Transcribe the data underneath exactly. No images belong in your version.

### DATA SUPPLIED
'''

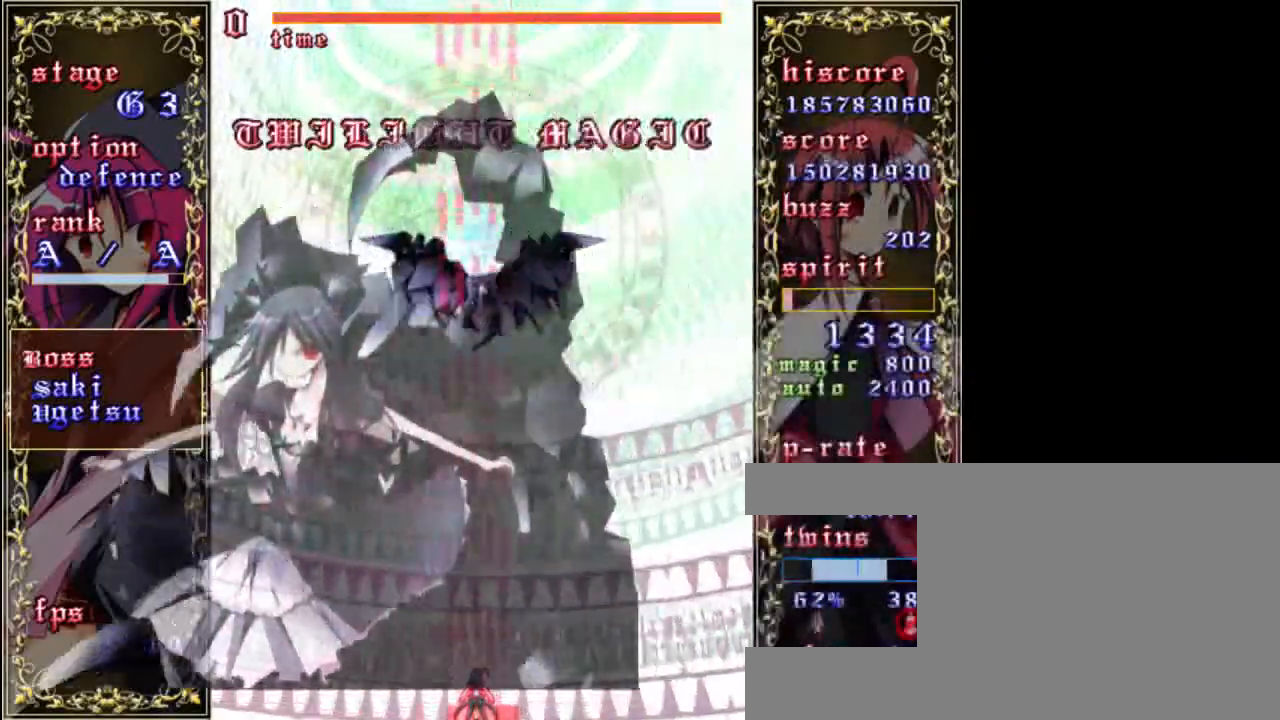
{"keys": ["shift"], "events": []}
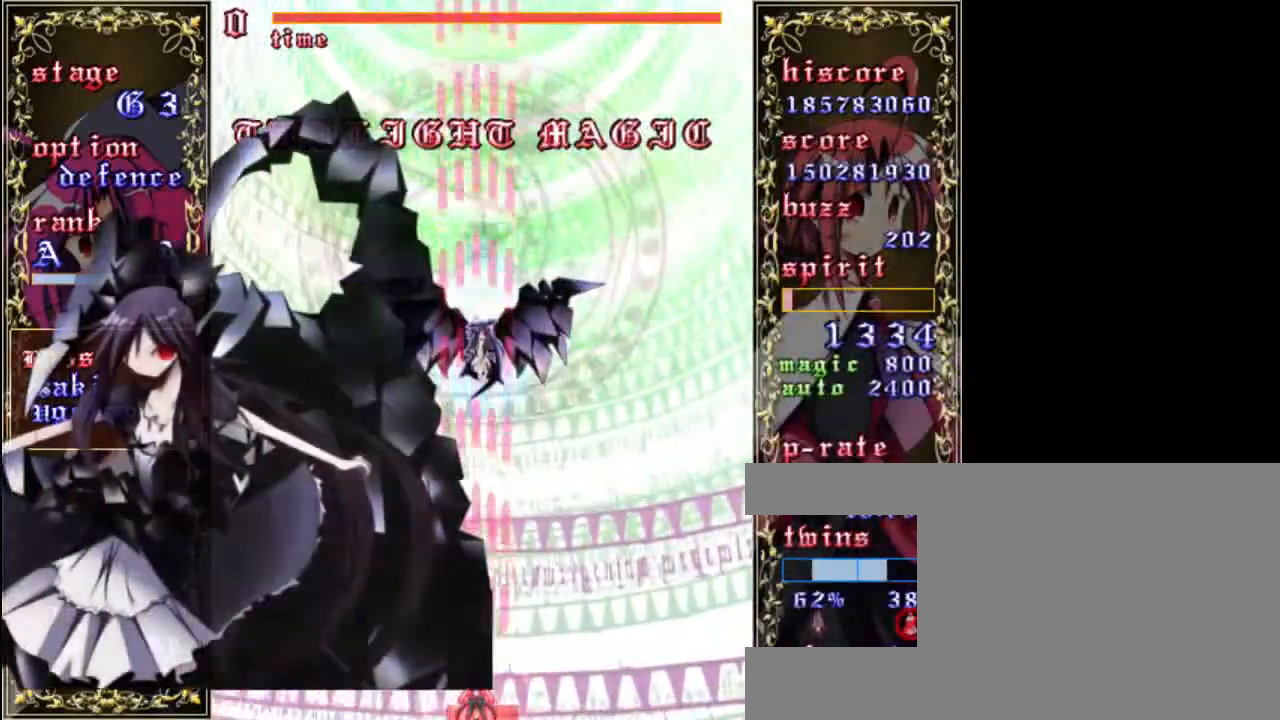
{"keys": ["shift"], "events": []}
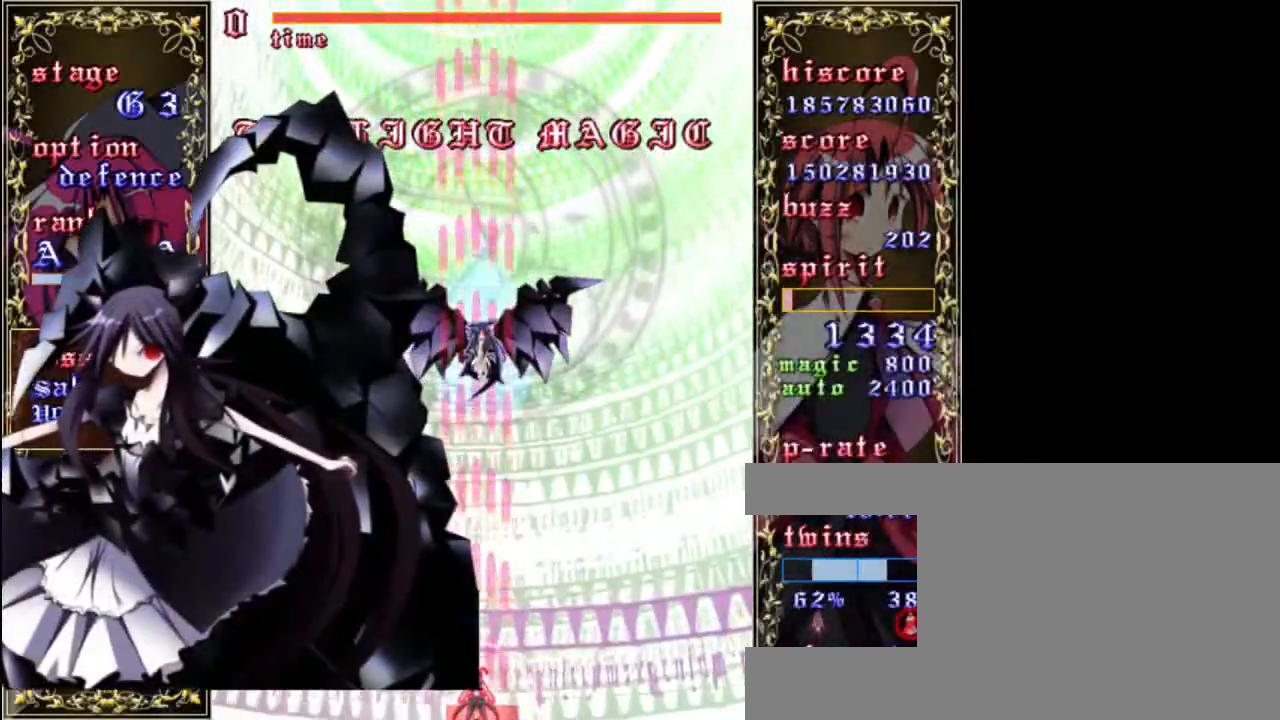
{"keys": ["shift"], "events": []}
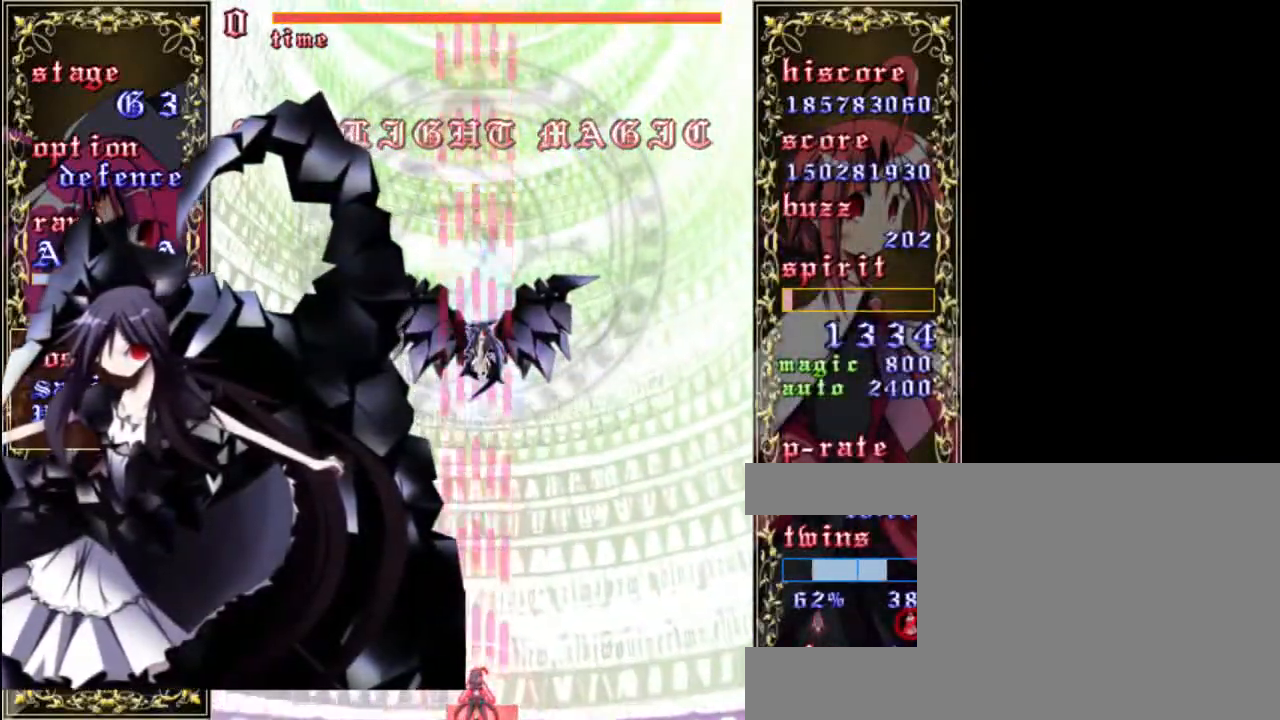
{"keys": ["shift"], "events": [[50, "left", "down"], [150, "left", "up"]]}
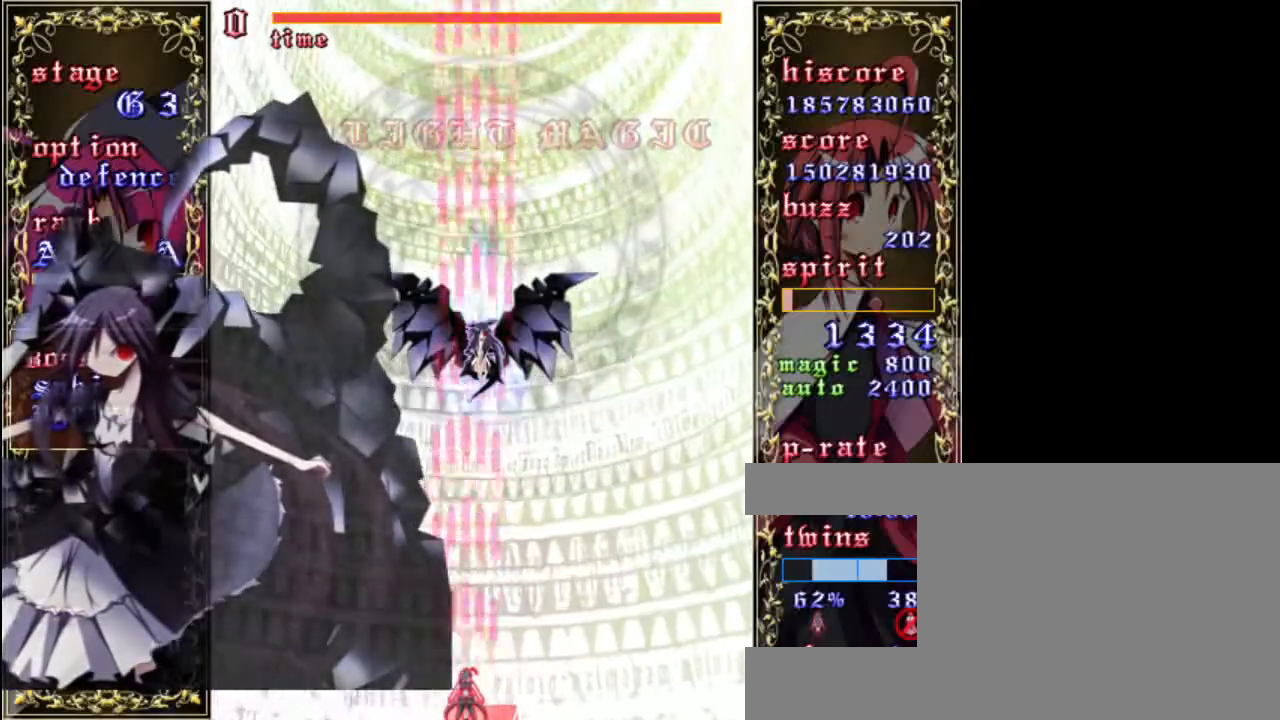
{"keys": ["shift"], "events": [[383, "up", "down"], [483, "up", "up"]]}
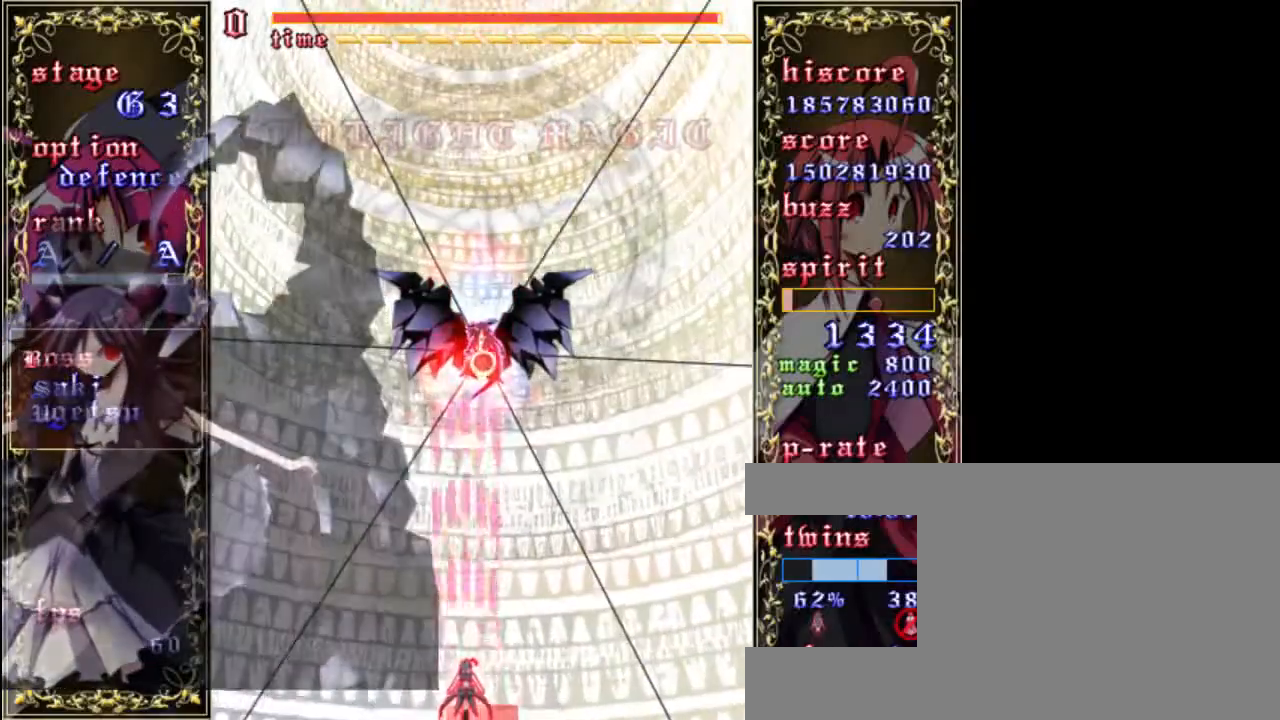
{"keys": ["down", "shift"], "events": [[150, "down", "down"]]}
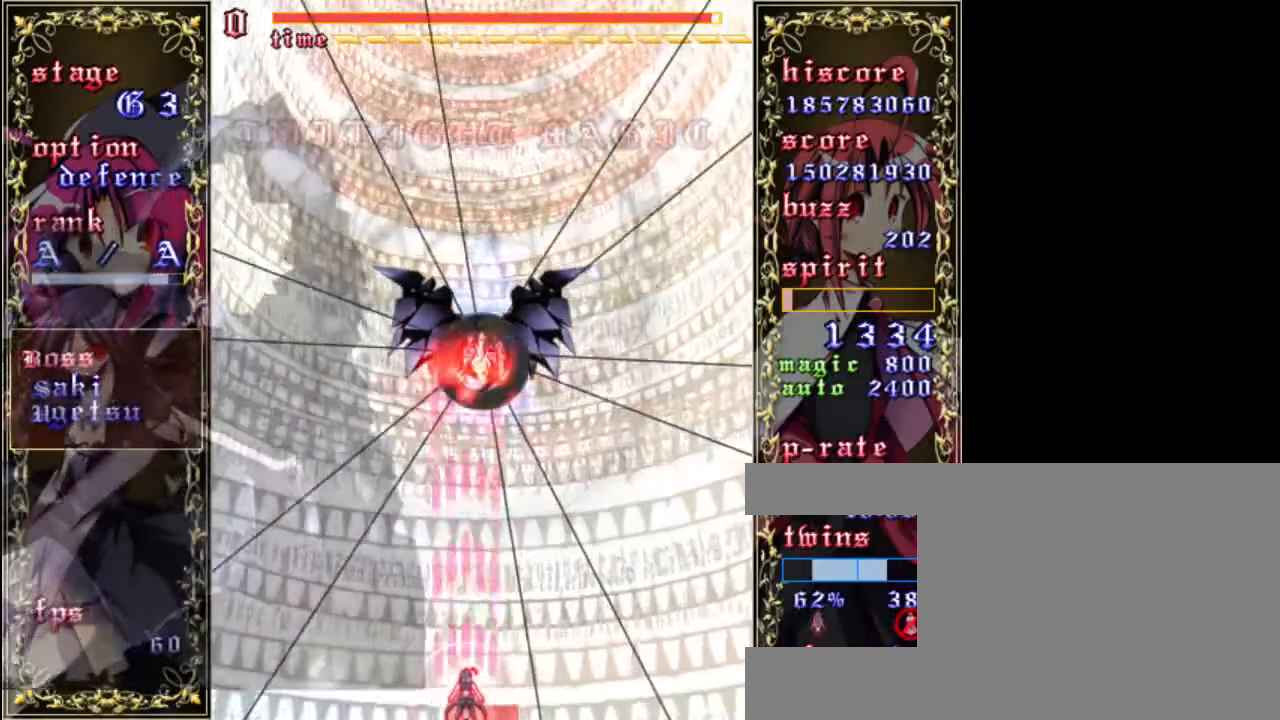
{"keys": ["shift"], "events": [[83, "down", "up"], [283, "up", "down"], [417, "up", "up"]]}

'''

### THE COMPLETED TASK
{"keys": ["shift"], "events": []}
{"keys": ["shift"], "events": []}
{"keys": ["shift"], "events": []}
{"keys": ["shift"], "events": [[50, "left", "down"], [150, "left", "up"]]}
{"keys": ["shift"], "events": [[383, "up", "down"], [483, "up", "up"]]}
{"keys": ["down", "shift"], "events": [[150, "down", "down"]]}
{"keys": ["shift"], "events": [[83, "down", "up"], [283, "up", "down"], [417, "up", "up"]]}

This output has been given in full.